La Cour des comptes juge
également qu’un directeur de projet aurait dû être désigné pour animer des
groupes de travail entre les représentants des partenaires du projet et des
utilisateurs, afin de « définir les besoins et les fonctionnalités,
assurer le pilotage de l’INPI et procéder quand cela était nécessaire aux
arbitrages techniques ». La juridiction financière assure même que
l’ensemble des acteurs n’a été intégré au processus qu’à l’été 2023…
La Cour note des
améliorations, mais conseille une poursuite de la procédure de secours
Dans son audit, la Cour des
comptes constate néanmoins une amélioration de la situation globale du Guichet
unique à l’automne 2023, avec une gouvernance et un pilotage du projet en cours
d’ajustement. Pour les formalités de création, la grande majorité des
dysfonctionnements avaient disparu dès l’été. Mais il reste « de
nombreux dysfonctionnements à traiter », tempère la Cour, en raison
d’actions correctives menées par la direction générale des entreprises depuis
le début du deuxième semestre 2023, qui « ne paraissent pas de nature à
résoudre l’ensemble des difficultés d’ici à la fin de l’année ». En ce
sens, elle estime donc qu’il n’est « pas possible d’exclure que
l’échéance du 1er janvier 2024, à partir de laquelle toutes les
formalités devaient être exclusivement réalisées sur le guichet unique, soit
marquée par d’importants dysfonctionnements ».
La Cour des comptes a aussi dénoncé
sévèrement « les conséquences d’une réforme insuffisamment préparée et
mal conduite qui pourraient donc se faire encore sentir pendant plusieurs
années sans avoir apporté aux entreprises la simplification attendue ».

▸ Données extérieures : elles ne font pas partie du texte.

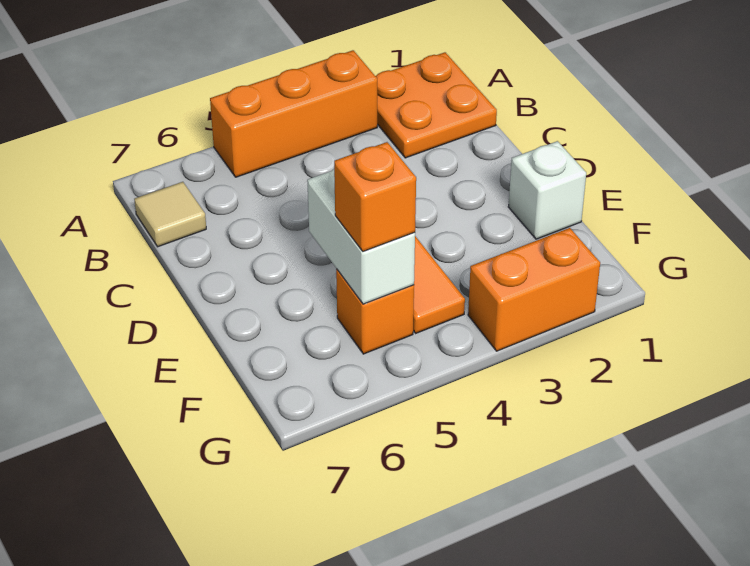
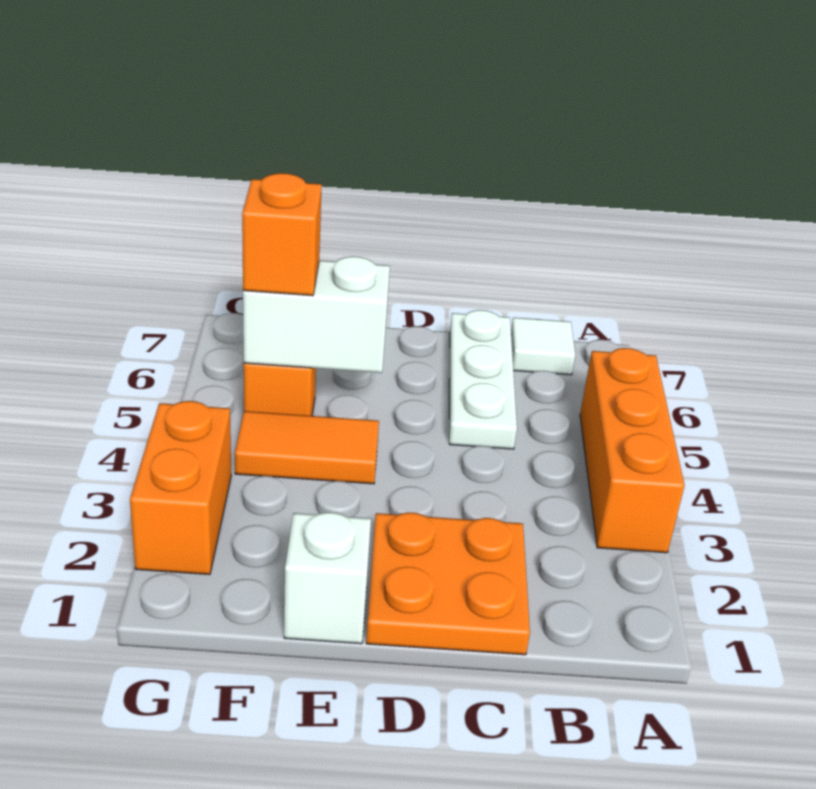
orange 2x2 plate [376,52,497,158] -> orange 2x2 plate moved to [366,513,530,655]
tan 1x1 tile [134,182,206,247] -> white 1x1 tile [511,318,575,375]
none -> white 1x3 plate [449,310,517,449]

Cela a le mérite d’être clair.
Une alerte qui a visiblement
inquiété le gouvernement, qui a décidé d’un nouvelle prolongation de la
procédure de secours jusqu’à la fin de l’année 2024, amenant à un aboutissement
du projet au 1er janvier 2025. « Une échéance qui aurait pu
être raisonnablement fixée au départ compte tenu de la complexité du projet et
aurait épargné des difficultés », déplore la Cour des comptes.
Un
arrêté du 26 décembre a détaillé les modalités de cette nouvelle
procédure entrant en vigueur le 1er janvier et qui sera active pour un
an. Il y est notamment inscrit les conditions pour que des soucis techniques
soient reconnus comme une difficulté grave de fonctionnement du service
informatique. Il faut que les dépôts de dossiers ne puissent pas être réalisés
en raison d’une indisponibilité globale ou spécifique du Guichet unique, mais
aussi que cette indisponibilité ne puisse pas être résolue par l’Inpi dans un
délai de 48 heures. Si ces deux conditions sont réunies, un collège stratégique
doit décider de lancer une procédure de continuité du service public.